Während die kommunistischen Parteien zu beiden Seiten des Eisernen Vorhangs sich mit einer wachsenden inneren Opposition gegen die Bevormundung durch Moskau herumschlagen, hat das Kominform jetzt auf einer Tagung in Budapest aufs neue das Befehlsrecht der UdSSR über alle Kommunisten im Osten, wie im Westen energisch bestätigt und in einem langen Kommuniqué auch gleich eine ganze Anzahl von Befehlen herausgegeben. Danach haben die kommunistischen Parteien aller Länder zur Zeit die Sowjetunion durch eine Verstärkung dessen zu unterstützen, was man im Kommform "Friedensaktion" nennt. Keine Abweichung und keine Schlappheit ist geduldet: Eine ganze Flut von Bannflüchen ergießt sich abermals über Tito und alle, die offen oder geheim mit ihm sympathisieren. In drei wohlkoordinierten Reden, die in dem Kommuniqué inren Niederschlag fanden, wurde das klargemacht. Der Russe Suslow, als Vertreter Malenkows, behandelte den Kampf "gegen die amerikanischen Kriegstreiber", der Italiener Togliatti. die Taktik in den Westländern, der Rumäne Georgiu-Dej die Kampagne gegen Tito.
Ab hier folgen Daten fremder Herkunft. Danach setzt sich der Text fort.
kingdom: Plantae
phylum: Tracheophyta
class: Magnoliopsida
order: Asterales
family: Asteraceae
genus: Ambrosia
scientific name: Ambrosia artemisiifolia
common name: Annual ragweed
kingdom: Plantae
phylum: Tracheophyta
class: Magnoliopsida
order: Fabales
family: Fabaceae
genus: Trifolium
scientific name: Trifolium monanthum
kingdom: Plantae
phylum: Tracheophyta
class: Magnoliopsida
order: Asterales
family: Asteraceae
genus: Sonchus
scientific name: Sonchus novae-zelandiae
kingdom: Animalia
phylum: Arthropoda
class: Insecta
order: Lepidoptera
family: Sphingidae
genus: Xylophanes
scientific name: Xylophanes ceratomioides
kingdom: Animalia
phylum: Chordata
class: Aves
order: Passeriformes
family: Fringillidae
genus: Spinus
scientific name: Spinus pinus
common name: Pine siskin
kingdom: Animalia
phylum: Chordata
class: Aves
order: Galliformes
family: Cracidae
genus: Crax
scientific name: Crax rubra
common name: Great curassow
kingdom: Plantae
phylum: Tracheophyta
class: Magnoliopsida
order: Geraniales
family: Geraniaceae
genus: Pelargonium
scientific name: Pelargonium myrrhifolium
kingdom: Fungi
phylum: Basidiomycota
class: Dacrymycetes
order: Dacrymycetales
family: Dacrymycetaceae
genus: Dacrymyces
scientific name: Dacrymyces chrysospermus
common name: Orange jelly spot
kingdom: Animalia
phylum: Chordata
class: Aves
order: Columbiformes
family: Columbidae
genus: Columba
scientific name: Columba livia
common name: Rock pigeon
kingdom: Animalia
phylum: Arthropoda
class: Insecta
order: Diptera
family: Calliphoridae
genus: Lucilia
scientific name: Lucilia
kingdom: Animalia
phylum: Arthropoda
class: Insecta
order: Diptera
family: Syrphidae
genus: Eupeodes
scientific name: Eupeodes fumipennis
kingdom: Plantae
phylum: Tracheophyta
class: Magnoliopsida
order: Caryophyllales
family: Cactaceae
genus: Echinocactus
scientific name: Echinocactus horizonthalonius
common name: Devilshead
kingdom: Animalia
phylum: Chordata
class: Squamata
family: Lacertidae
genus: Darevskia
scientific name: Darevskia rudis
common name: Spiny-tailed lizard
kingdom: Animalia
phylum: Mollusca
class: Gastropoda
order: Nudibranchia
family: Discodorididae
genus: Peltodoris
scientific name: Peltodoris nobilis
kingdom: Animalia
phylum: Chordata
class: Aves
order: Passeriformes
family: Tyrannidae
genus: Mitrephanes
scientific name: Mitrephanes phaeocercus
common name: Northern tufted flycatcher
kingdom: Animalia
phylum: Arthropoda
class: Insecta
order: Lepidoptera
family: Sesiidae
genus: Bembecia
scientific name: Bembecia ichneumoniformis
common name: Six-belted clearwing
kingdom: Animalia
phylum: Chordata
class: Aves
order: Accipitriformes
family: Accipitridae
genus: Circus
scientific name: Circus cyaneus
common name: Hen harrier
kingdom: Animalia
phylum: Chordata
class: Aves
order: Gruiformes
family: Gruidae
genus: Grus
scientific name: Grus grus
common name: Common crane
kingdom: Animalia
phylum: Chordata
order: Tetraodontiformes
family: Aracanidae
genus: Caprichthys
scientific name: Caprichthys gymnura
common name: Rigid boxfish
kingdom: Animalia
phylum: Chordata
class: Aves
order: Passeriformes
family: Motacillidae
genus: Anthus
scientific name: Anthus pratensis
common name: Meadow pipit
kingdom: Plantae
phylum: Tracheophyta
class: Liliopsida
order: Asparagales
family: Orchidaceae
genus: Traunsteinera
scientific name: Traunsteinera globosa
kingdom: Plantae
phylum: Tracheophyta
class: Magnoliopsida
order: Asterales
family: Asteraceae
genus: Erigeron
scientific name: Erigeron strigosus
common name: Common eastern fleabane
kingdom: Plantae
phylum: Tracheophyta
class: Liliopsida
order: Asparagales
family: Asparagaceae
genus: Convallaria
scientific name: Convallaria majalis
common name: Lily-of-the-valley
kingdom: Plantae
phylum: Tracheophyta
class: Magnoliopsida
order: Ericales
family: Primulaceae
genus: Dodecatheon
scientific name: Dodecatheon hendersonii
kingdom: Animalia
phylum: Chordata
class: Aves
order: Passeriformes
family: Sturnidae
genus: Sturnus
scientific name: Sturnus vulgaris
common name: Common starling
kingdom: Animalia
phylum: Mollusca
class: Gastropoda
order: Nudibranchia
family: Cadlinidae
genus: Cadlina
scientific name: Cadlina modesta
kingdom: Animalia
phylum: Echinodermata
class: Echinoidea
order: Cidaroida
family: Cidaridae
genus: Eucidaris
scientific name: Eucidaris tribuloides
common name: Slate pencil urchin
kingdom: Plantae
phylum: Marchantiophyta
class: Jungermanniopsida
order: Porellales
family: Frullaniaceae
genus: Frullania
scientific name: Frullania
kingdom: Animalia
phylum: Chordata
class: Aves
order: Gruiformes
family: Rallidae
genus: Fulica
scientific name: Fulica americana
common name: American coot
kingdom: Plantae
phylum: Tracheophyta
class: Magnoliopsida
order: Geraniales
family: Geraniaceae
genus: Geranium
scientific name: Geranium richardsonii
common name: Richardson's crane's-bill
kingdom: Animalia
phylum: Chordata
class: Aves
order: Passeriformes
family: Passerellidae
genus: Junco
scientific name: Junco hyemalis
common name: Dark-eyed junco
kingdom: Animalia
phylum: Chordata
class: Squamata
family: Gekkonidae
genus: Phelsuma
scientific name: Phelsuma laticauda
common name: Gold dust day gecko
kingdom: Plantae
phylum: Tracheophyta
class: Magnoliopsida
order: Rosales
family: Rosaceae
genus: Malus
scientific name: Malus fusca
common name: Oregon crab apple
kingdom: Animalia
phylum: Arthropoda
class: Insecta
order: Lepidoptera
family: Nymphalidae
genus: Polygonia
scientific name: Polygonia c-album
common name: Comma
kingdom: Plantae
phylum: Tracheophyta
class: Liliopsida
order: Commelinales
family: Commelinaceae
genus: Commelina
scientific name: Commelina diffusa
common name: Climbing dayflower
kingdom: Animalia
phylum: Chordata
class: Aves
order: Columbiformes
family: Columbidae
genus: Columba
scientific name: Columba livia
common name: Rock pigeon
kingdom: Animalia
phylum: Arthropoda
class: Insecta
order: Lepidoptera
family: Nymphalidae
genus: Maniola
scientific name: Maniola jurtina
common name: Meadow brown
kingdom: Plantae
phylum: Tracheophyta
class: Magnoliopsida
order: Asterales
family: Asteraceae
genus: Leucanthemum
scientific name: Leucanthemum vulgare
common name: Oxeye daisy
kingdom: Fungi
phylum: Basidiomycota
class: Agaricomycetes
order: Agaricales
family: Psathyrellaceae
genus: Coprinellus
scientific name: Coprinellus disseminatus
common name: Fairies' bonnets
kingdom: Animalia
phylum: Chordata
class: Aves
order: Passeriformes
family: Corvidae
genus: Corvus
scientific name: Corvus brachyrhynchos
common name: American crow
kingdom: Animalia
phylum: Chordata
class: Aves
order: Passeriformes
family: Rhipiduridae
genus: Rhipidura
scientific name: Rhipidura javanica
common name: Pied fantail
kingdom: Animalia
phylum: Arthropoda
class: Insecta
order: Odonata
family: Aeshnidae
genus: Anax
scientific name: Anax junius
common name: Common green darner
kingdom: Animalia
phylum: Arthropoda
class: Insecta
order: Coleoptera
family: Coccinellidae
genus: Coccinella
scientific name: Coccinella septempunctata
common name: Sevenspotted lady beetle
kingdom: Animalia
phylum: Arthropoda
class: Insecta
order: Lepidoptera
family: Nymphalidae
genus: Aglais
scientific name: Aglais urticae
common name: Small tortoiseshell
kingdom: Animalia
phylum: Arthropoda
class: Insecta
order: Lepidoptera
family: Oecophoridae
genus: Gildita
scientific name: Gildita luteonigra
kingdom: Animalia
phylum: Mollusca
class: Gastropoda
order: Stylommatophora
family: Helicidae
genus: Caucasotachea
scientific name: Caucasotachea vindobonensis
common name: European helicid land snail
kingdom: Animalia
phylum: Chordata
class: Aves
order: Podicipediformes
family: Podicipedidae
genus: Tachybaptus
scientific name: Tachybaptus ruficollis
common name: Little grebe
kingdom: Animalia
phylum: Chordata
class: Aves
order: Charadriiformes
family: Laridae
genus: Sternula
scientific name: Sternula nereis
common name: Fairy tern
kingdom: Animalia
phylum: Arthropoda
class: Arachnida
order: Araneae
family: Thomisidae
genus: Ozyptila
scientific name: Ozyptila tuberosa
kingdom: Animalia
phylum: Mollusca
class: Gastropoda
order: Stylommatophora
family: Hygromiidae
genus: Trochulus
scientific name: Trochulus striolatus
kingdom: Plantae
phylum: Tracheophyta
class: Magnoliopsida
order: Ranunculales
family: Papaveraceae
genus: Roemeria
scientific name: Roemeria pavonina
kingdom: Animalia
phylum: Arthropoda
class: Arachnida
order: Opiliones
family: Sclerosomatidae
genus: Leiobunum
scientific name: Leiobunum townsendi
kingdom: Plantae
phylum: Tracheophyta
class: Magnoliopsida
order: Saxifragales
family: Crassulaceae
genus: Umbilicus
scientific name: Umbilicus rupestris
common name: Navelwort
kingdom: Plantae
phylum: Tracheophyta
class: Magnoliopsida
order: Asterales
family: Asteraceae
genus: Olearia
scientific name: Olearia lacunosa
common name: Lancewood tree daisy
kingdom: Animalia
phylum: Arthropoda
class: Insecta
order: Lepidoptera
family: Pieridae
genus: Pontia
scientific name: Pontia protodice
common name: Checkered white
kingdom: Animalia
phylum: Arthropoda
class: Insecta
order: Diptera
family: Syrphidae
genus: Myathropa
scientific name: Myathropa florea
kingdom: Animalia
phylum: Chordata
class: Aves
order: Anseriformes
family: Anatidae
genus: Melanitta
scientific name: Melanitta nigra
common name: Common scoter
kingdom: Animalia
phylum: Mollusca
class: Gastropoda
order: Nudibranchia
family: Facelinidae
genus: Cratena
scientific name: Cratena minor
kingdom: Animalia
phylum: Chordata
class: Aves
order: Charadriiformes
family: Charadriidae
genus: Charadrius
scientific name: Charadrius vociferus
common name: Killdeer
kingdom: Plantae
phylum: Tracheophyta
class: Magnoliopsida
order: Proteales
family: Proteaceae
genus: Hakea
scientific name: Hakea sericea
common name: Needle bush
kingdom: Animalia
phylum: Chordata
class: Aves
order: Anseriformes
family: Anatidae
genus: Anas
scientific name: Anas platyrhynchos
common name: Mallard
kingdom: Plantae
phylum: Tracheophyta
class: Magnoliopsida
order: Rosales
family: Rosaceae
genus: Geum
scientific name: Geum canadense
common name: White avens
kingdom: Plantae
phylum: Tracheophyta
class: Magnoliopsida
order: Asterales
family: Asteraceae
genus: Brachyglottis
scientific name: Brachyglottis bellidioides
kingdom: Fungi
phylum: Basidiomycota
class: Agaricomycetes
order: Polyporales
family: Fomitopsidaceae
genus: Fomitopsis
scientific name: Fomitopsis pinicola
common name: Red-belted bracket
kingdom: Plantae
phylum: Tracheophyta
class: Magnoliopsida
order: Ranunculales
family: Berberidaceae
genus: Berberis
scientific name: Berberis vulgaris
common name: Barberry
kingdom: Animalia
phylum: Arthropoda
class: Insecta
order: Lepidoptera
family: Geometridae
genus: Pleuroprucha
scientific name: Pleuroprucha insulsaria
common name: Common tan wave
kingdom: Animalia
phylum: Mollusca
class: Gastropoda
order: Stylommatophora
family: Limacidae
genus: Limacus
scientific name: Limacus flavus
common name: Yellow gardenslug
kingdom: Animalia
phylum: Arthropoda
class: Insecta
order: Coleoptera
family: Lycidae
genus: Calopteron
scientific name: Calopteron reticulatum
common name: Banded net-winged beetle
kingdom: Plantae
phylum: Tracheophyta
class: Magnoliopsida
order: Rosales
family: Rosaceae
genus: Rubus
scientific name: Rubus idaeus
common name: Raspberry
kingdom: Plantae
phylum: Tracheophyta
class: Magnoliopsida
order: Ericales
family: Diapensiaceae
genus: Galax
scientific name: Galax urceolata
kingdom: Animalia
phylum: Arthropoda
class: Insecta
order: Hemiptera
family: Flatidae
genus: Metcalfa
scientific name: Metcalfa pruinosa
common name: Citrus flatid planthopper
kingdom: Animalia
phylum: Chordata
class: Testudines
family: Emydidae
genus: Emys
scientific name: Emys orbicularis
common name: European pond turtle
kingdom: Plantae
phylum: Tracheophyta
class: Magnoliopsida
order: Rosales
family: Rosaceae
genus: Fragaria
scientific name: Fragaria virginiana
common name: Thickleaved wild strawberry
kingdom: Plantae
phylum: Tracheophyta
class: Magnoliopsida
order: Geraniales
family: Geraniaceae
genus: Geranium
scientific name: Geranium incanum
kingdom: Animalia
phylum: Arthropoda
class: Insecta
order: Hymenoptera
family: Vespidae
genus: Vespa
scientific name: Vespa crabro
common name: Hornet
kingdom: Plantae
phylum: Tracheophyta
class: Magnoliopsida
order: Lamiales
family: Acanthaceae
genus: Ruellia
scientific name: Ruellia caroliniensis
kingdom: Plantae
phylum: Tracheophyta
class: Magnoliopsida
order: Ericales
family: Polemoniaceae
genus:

Wie immer bei kommunistischen Proklamationen ist es schwer, zu unterscheiden, was davon schon Propaganda und was vorerst noch Programm ist, aus dem sich auf die kommende Propaganda Schlüsse ziehen lassen. Immerhin erscheint das Kommuniqué klarzumachen, daß keinerlei Volksfronttaktik im alten Sinn mehr geplant ist, denn die Sozialdemokraten – ebenso wie die britischen und amerikanischen Gewerkschaftsführer – werden ausdrücklich als "die schlimmsten Feinde der Arbeiterklasse" denunziert, gegen die der Kampf ohne Pause fortgeführt werden müsse. Dagegen sollen die Gewerkschaften selbst, die Frauen-, Jugend-, Genossenschafts-, Sport-, Kultur-, Erziehungs- und selbst religiösen Organisationen bearbeitet und in die bolschewistische "Friedensaktion" einbezogen werden. Sogar von der Festigung der "patriotischen" Kräfte ist die Rede. Mit großen Erfolgen wird das Kominform allerdings dabei nicht zu rechnen haben. Aber man darf nicht vergessen, daß im sowjetischen Machtbereich politische Reden immer nur zum Teil den darin ausgesprochenen Absichten, zum andern aber der Notwendigkeit dienen, die Loyalität des Redners nachzuweisen. Und danach könnten einige der zahlreichen in Budapest versammelten Kominform-Bonzen ein dringliches Bedürfnis gehabt haben. H. A.